Dr Christos Theoharatos, chief scientific officer at Irida Labs, describes an imaging system for monitoring the melt pool in additive manufacturing, developed as part of a Horizon 2020 project
Additive Manufacturing (AM) brings significant innovation in the field of manufacturing parts with complex geometries. However, current ΑΜ technologies often produce 3D parts that need further machining to improve the final surface finish. To improve the quality of printed parts, knowledge is needed about how the main process parameters – such as laser power, laser head velocity, feed rate, and powder mass stream – influence melt pool behaviour.
Real-time monitoring of the melt pool is an essential part of AM, to better understand and control the thermal behaviour of the process, as well as to detect any unpredicted faults and control process parameters within the machine, all done in situ as the part is being built.
Melt-pool monitoring and analysis; extraction of geometric and intensity statistical features in real-time
The Symbionica H2020 project is a three-year, EU-funded project, ending in September 2018, which aims to develop a reconfigurable machine to make personalised bionics and prosthetics using additive and subtractive manufacturing. The Symbionica system uses a vision-based solution for closing the loop in terms of process control in AM.
The solution is based on monitoring the AM process in real time with a comprehensive vision system, which interacts with the machine process algorithms to detect and correct deposition errors. The system should improve the accuracy of printed parts and their material properties, leading towards zero-defect AM.

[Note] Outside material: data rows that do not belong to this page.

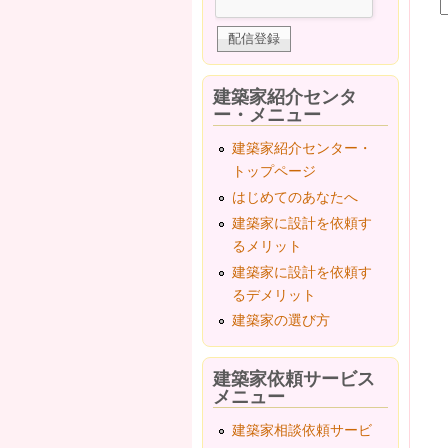
建築家紹介センタ
ー・メニュー
建築家紹介センター・
トップページ
はじめてのあなたへ
建築家に設計を依頼す
るメリット
建築家に設計を依頼す
るデメリット
建築家の選び方
建築家依頼サービス
メニュー
建築家相談依頼サービ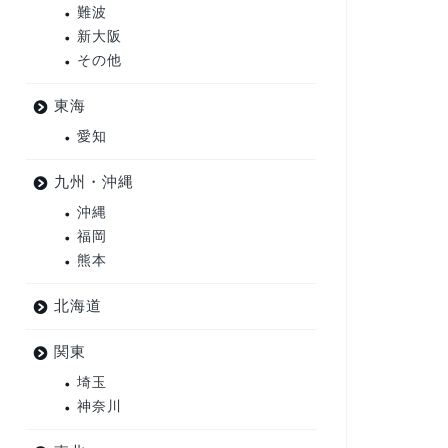
難波
新大阪
その他
東海
愛知
九州・沖縄
沖縄
福岡
熊本
北海道
関東
埼玉
神奈川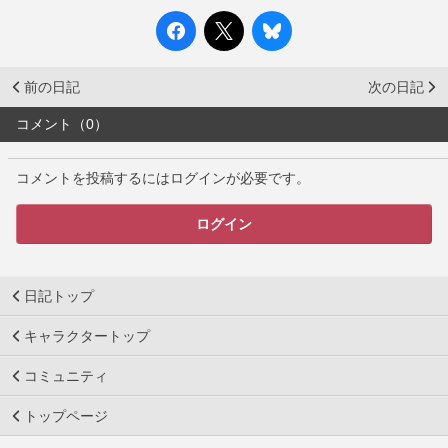
前の日記
次の日記
コメント（0）
コメントを投稿するにはログインが必要です。
ログイン
日記トップ
キャラクタートップ
コミュニティ
トップページ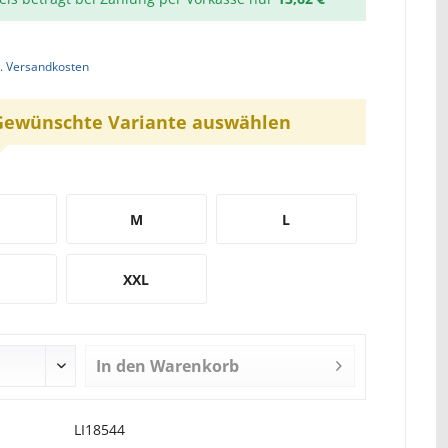
l. Versandkosten
Gewünschte Variante auswählen
M
L
XXL
In den
Warenkorb
LI18544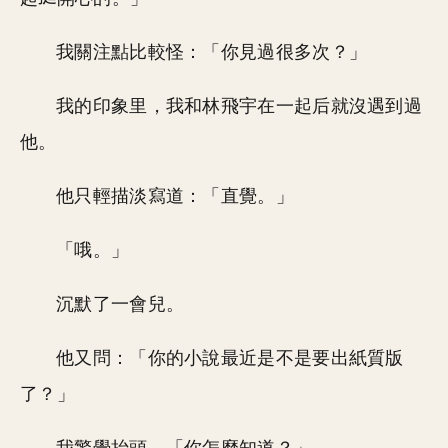
我關注點比較怪：「你見過很多次？」
我的印象里，我和林飛宇在一起后就沒遇到過
他。
他只輕描淡寫道：「直覺。」
「哦。」
沉默了一會兒。
他又問：「你的小說最近是不是要出紙質版
了？」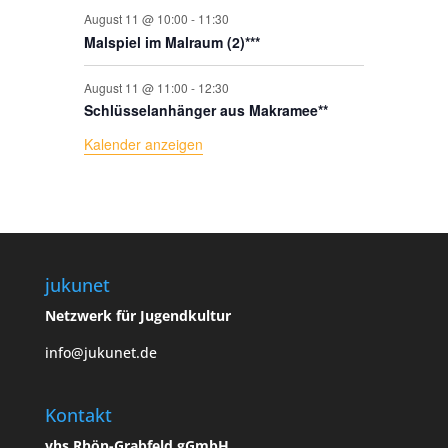
August 11 @ 10:00
-
11:30
Malspiel im Malraum (2)***
August 11 @ 11:00
-
12:30
Schlüsselanhänger aus Makramee**
Kalender anzeigen
jukunet
Netzwerk für Jugendkultur
info@jukunet.de
Kontakt
vhs Rhön-Grabfeld gGmbH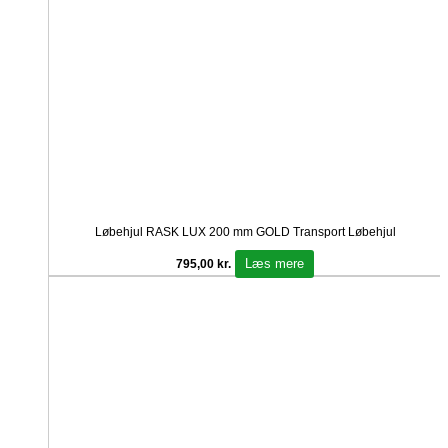
Løbehjul RASK LUX 200 mm GOLD Transport Løbehjul
Læs mere
795,00
kr.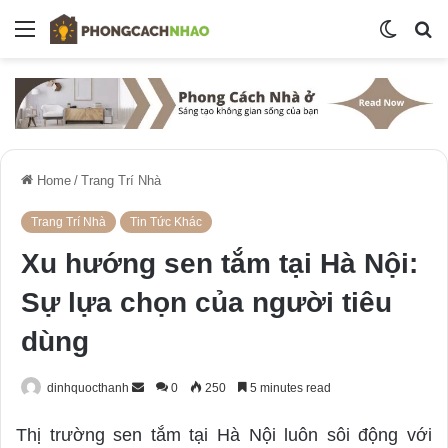
Menu
Switch
S
skin
fo
Home
/
Trang Trí Nhà
Trang Trí Nhà
Tin Tức Khác
Xu hướng sen tắm tại Hà Nội:
Sự lựa chọn của người tiêu
dùng
dinhquocthanh
S
0
250
5 minutes read
e
Thị trường sen tắm tại Hà Nội luôn sôi động với
n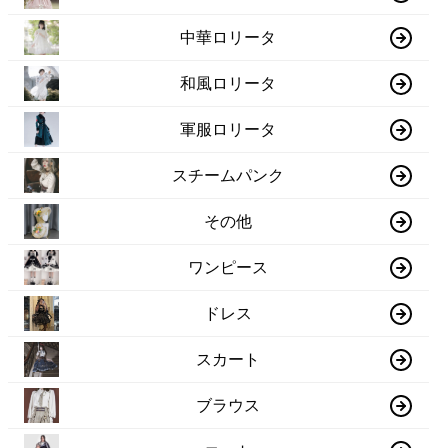
中華ロリータ
和風ロリータ
軍服ロリータ
スチームパンク
その他
ワンピース
ドレス
スカート
ブラウス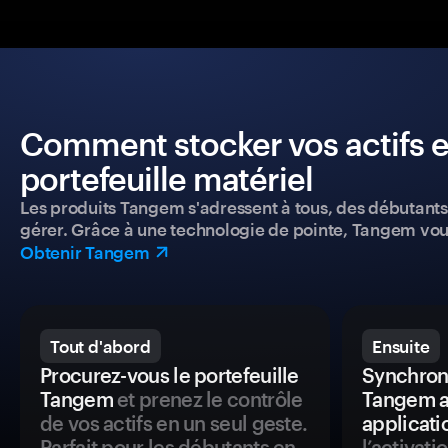
Comment stocker vos actifs e
portefeuille matériel
Les produits Tangem s'adressent à tous, des débutants a
gérer. Grâce à une technologie de pointe, Tangem vou
Obtenir Tangem
Tout d'abord
Ensuite
Procurez-vous le portefeuille
Synchroni
Tangem
et prenez le contrôle
Tangem a
de vos actifs en un seul geste.
applicati
Parfait pour les débutants en
l’activat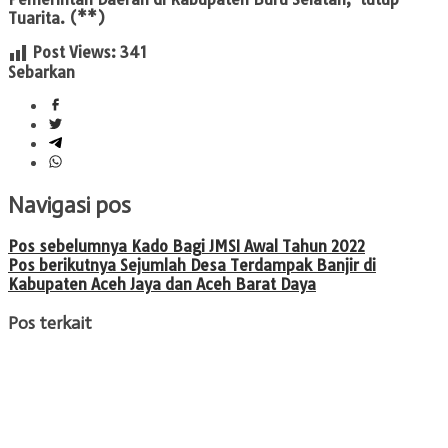
Tuarita. (**)
Post Views:
341
Sebarkan
Navigasi pos
Pos sebelumnya
Kado Bagi JMSI Awal Tahun 2022
Pos berikutnya
Sejumlah Desa Terdampak Banjir di
Kabupaten Aceh Jaya dan Aceh Barat Daya
Pos terkait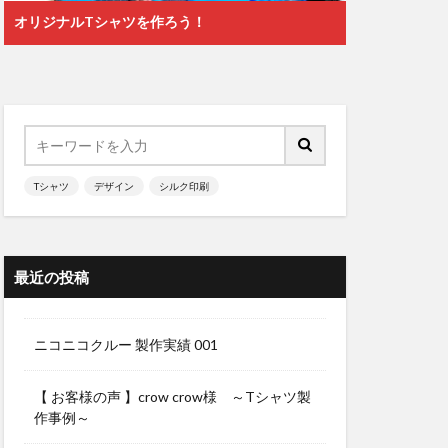
オリジナルTシャツを作ろう！
Tシャツ
デザイン
シルク印刷
最近の投稿
ニコニコクルー 製作実績 001
【 お客様の声 】crow crow様 ～Tシャツ製
作事例～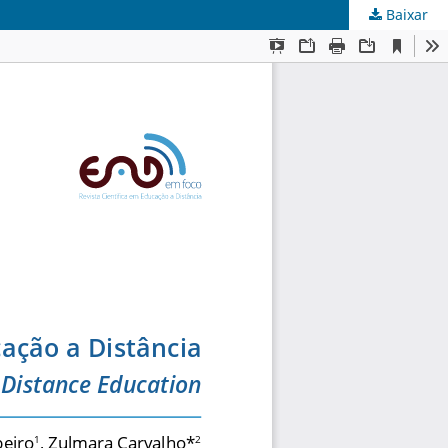
Baixar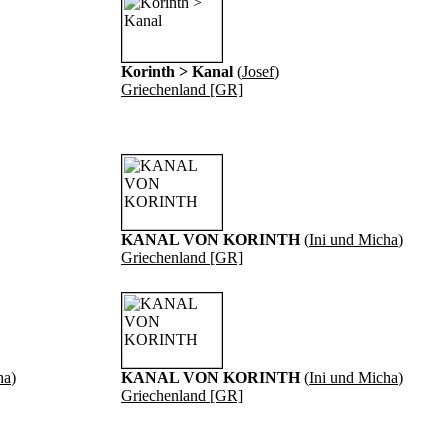
Korinth > Kanal
(
Josef
)
Griechenland [GR]
KANAL VON KORINTH
(
Ini und Micha
)
Griechenland [GR]
ha
)
KANAL VON KORINTH
(
Ini und Micha
)
Griechenland [GR]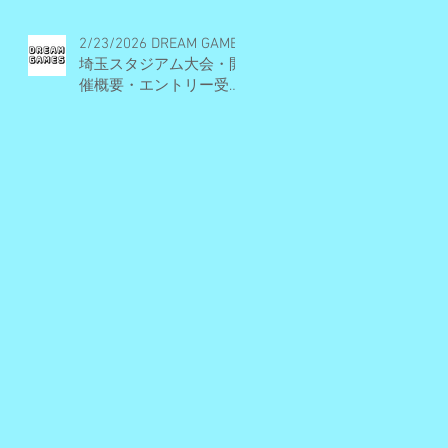
2/23/2026 DREAM GAMES
埼玉スタジアム大会・開
催概要・エントリー受付
期間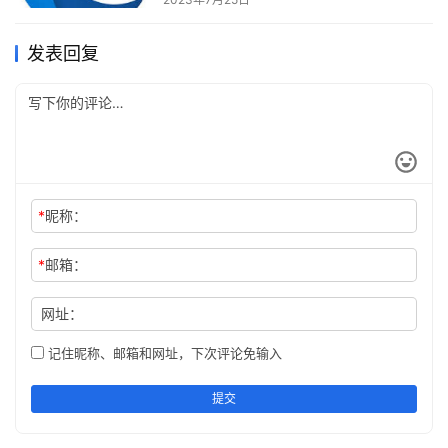
议版本或密码套件。）
发表回复
*
昵称：
*
邮箱：
网址：
记住昵称、邮箱和网址，下次评论免输入
提交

The interoperable vision system monitors the size, shape and intensity of the melt pool, and makes process parameter corrections, all through a numerical controller. The software implements complex image processing algorithms directly on the hardware subsystem’s FPGA for closed-loop AM melt pool process control.
The hardware subsystem is comprised of a high-speed camera operating at 540fps and three-megapixel resolution. It is equipped with an optical system positioned inside the machine tool head to capture images in the same axis as the laser beam.
The camera is connected through a CoaXPress interface to a frame grabber, which includes a Xilinx FPGA to run the melt pool monitoring pipeline in real time. The frame grabber focuses on high-speed image acquisition with up to four CoaXPress connectors.
The design process consists of three main phases: in the first phase the algorithm was developed and simulated using artificial data. This phase ended with the development of bit-accurate models for each hardware component in the data path. The second phase includes the implementation of the hardware components and the simulation of the whole design. After successfully completing these two steps, the FPGA design tools for synthesis and place-and-route procedures were used to produce the final bitstream file to program the FPGA. In the third phase, a software (C++) application was developed to manipulate the results from FPGA processing, upload them to the host DDR memory, package them, and send them to the numerical controller.
Robust segmentation of the melt-pool distribution in different layers of the deposition process
The main objective for the algorithmic pipeline for analysing the melt pool is to segment each frame in two overlapping regions, R1 and R2, where R1 is the melt pool area and R2 the entire distribution, that is, the melt pool along with the tail, which defines the direction of the laser head deposition process. This is accomplished by implementing a robust adaptive multi-thresholding operation that can estimate the segmented regions – in case the internal physical parameters of the laser deposition process change over time – followed by a set of morphological filtering operations for smoothing both regions and filtering out sparks and reflections. The resulting melt pool regions can then be used to extract a variety of geometrical and intensity statistics at the back end of the image pipeline system in order to quantify their properties. These are fed to a numerical controller, so as to be transformed to physical parameters of the AM process.
The shape and intensity features extracted for both regions R1 and R2 are: the major and minor axis lengths, the area, the centre of gravity or mass, and the average intensity. Apart from the above statistical parameters, other interesting and important features can be extracted from the two distributions, such as the perimeter, the aspect ratio, the eccentricity that quantifies the circularity of the melt pool region, the centroid distance of both regions to the end and front-end of the distributions, or other intensity features such as the maximum, minimum and median intensities. Finally, a temporal moving averager is applied on the statistical values in order to smooth out temporal variation, such as that caused by movement of the melt pool image or even a large spark that is not entirely filtered out by the morphological operator.
The project team is currently investigating the association and correlation between the melt pool behaviour and process parameters, as well as process monitoring to gather temporal and spatial real-time information. In addition, engineers at Irida Labs are working towards integrating artificial intelligence and, more specifically machine learning and deep learning techniques, to monitor parameters related to quality and features, and detect defects and abnormalities in real-time during the laser deposition process.
Irida Labs, based in Patras, Greece, is a computer vision company using embedded platforms. It is one of 12 project partners working on the Symbionica project (www.symbionicaproject.eu) to build a reconfigurable additive and subtractive manufacturing machine to make personalised bionics and prosthetics.